Kom je ook naar The Juliet Letters met het Vlaams Radiokoor, Laetitia Gerards & Helikon Quartet onder leiding van Marcus Creed?

Kom alvast in de stemming en lees de programmatoelichting!

📍 4 mei in Jezuïetenkerk Lier
📍 5 mei in Flagey, Brussel
📍 6 mei in De Bijloke, Gent

“... een songreeks voor strijkkwartet en zang, en met een titel. Het is een beetje anders. Het is geen rockopera. Het is iets nieuws.”
- elvis costello

De Britse singer-songwriter Elvis Costello (1954) valt niet in een hokje te passen. Met meer dan dertig albums op zijn conto staat hij erom bekend om verschillende genres - van punk, pop, country, reggae tot jazz en zelfs klassieke muziek - met elkaar te vermengen.

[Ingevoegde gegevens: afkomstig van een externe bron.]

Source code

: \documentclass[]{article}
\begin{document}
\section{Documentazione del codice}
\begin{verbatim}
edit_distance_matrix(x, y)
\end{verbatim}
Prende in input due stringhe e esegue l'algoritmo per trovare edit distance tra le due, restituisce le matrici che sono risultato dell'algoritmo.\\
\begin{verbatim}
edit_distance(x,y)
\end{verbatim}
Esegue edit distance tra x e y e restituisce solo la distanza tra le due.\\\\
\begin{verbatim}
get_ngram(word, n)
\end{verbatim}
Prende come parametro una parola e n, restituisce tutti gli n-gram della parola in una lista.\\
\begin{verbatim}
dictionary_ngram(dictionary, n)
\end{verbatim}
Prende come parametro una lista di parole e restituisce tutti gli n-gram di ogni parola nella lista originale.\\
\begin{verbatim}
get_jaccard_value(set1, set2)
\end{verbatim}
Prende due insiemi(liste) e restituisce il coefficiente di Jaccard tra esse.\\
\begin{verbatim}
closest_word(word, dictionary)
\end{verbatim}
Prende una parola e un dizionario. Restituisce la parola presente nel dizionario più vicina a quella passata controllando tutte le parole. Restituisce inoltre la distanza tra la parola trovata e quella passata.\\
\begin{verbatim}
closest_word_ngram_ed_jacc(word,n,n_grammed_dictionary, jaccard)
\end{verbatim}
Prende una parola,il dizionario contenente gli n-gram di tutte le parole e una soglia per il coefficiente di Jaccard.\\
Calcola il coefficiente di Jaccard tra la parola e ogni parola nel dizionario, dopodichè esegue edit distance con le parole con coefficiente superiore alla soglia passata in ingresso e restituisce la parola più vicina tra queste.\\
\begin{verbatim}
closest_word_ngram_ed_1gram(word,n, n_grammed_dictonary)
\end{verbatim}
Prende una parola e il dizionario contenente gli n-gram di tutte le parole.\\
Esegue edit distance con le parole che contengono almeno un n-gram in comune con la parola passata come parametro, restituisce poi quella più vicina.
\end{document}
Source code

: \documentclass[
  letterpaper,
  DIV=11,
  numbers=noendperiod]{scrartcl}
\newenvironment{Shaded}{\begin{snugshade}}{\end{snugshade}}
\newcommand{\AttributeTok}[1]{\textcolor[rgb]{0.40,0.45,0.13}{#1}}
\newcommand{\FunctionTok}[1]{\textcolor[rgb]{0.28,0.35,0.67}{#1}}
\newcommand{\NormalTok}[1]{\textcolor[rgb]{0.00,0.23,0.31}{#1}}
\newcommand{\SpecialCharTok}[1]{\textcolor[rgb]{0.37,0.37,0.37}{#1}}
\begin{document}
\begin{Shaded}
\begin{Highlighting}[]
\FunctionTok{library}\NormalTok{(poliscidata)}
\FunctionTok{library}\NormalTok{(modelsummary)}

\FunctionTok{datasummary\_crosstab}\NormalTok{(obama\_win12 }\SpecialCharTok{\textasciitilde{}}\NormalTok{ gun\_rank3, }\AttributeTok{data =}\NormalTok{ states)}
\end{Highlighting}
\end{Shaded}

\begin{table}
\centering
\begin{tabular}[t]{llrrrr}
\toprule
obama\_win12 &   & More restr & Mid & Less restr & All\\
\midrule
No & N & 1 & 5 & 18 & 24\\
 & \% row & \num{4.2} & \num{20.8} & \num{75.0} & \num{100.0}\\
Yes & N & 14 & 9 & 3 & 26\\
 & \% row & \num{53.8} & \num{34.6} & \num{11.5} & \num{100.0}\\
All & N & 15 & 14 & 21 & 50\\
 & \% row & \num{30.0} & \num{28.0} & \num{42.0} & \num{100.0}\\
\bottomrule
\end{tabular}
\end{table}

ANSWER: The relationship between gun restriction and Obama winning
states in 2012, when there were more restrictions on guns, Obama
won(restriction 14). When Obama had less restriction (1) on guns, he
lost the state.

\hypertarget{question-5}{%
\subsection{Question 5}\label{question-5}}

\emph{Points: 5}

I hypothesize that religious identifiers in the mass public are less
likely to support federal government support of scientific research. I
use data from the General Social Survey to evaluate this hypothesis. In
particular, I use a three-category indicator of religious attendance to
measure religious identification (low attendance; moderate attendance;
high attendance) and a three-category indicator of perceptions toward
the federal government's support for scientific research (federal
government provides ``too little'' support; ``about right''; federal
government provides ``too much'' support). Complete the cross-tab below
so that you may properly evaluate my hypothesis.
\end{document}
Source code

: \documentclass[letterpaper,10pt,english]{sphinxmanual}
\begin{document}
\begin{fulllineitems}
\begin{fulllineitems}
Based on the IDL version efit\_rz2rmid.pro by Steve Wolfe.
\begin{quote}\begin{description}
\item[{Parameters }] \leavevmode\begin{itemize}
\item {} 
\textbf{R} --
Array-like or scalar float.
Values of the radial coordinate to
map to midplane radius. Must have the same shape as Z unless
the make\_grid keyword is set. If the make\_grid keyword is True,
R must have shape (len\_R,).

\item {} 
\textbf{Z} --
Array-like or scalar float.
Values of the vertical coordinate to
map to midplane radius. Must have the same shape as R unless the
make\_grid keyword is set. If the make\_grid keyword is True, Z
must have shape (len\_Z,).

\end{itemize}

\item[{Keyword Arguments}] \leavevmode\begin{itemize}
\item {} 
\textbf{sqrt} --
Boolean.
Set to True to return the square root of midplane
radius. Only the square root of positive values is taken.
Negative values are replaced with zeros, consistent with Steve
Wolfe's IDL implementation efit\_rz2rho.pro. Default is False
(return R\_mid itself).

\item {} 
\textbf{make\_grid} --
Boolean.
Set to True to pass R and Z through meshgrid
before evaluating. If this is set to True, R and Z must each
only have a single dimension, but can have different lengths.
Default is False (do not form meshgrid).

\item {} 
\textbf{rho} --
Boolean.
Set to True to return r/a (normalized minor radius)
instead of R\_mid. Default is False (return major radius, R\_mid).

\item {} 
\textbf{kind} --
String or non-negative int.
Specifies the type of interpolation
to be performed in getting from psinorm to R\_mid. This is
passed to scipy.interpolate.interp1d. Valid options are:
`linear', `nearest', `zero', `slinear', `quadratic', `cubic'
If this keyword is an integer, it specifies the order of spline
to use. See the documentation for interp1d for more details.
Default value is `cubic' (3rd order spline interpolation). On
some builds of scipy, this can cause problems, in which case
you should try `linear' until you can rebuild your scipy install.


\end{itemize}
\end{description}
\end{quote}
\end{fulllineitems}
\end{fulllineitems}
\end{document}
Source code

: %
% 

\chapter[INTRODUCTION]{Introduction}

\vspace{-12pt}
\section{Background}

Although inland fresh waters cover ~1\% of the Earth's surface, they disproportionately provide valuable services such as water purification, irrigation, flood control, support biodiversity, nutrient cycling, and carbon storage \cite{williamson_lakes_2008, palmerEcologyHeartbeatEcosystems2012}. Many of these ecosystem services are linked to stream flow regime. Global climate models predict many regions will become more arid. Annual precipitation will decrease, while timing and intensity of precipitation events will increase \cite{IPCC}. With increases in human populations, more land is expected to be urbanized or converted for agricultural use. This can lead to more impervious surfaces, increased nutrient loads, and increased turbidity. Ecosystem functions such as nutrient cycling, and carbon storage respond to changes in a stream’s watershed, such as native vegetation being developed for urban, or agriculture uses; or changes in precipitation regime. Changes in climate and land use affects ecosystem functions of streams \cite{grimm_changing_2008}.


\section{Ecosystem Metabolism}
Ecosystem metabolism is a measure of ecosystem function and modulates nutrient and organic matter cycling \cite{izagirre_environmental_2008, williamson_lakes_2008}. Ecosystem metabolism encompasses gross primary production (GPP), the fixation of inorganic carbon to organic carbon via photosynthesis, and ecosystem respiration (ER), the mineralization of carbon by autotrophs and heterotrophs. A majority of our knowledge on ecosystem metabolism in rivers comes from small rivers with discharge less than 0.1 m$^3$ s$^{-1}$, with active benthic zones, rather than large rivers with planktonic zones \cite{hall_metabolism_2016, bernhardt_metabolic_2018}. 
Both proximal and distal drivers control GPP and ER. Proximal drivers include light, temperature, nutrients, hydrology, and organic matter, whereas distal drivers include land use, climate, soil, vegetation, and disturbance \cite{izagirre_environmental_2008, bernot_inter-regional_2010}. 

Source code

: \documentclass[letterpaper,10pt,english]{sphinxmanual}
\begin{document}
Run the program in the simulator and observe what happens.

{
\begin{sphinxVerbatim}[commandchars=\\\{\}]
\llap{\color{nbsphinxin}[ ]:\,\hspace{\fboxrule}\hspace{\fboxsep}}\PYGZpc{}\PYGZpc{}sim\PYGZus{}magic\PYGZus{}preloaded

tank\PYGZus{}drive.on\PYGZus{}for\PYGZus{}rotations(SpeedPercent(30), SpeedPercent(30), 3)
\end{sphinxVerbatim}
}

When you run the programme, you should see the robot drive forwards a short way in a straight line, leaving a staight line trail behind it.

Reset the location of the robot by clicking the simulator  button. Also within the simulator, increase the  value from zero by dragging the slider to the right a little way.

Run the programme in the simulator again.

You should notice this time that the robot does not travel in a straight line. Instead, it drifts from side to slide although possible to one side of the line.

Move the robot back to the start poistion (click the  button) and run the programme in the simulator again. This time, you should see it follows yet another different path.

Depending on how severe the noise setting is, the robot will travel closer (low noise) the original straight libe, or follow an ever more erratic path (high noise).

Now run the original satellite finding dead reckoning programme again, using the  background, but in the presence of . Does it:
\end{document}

Zijn eerste uitstap naar het klassieke genre dateert uit 1993. Dat jaar nam hij samen met het Brodsky Quartet The Juliet Letters op, een album dat hij zelf omschreef als “een songreeks voor strijkkwartet en zang, en met een titel. Het is een beetje anders. Het is geen rockopera. Het is iets nieuws.” Het experiment werd niet door iedereen even enthousiast onthaald, maar het leverde hem wel een Edison Award [een Nederlandse muziekprijs, vergelijkbaar met de Grammy Awards] op. De inspiratie achter de tijdloze songsuite is het tragische verhaal van Romeo en Juliet, en het feit dat mensen nog steeds liefdesbrieven gericht aan een denkbeeldige Juliet Capulet achterlaten aan het vermeende balkon in Verona. “I thought I'd write to Juliet, for she would understand.”, zo begint één van de songs. Allen belichten ze de minder rooskleurige kant van de liefde. Als tegengif weerklinken zoetere a capella-composities die het geloof in de schoonheid van de liefde laten bovendrijven.

The Juliet Letters

Elvis Costello kwam op het idee voor The Juliet Letters na het lezen van een krantenartikel over een Italiaanse professor die de brieven aan de fictieve Juliet Capulet beantwoordde. In de epistels uitten mensen hun gevoelens over een wanhopige verliefdheid, moeilijk lopende relatie of de intense droefheid na een plotse breuk. Het bracht Costello tot het inzicht dat de tragische heldin uit Shakespeares theaterstuk als metafoor kon dienen voor de ontgoocheling die mensen kunnen ervaren in een liefdesrelatie.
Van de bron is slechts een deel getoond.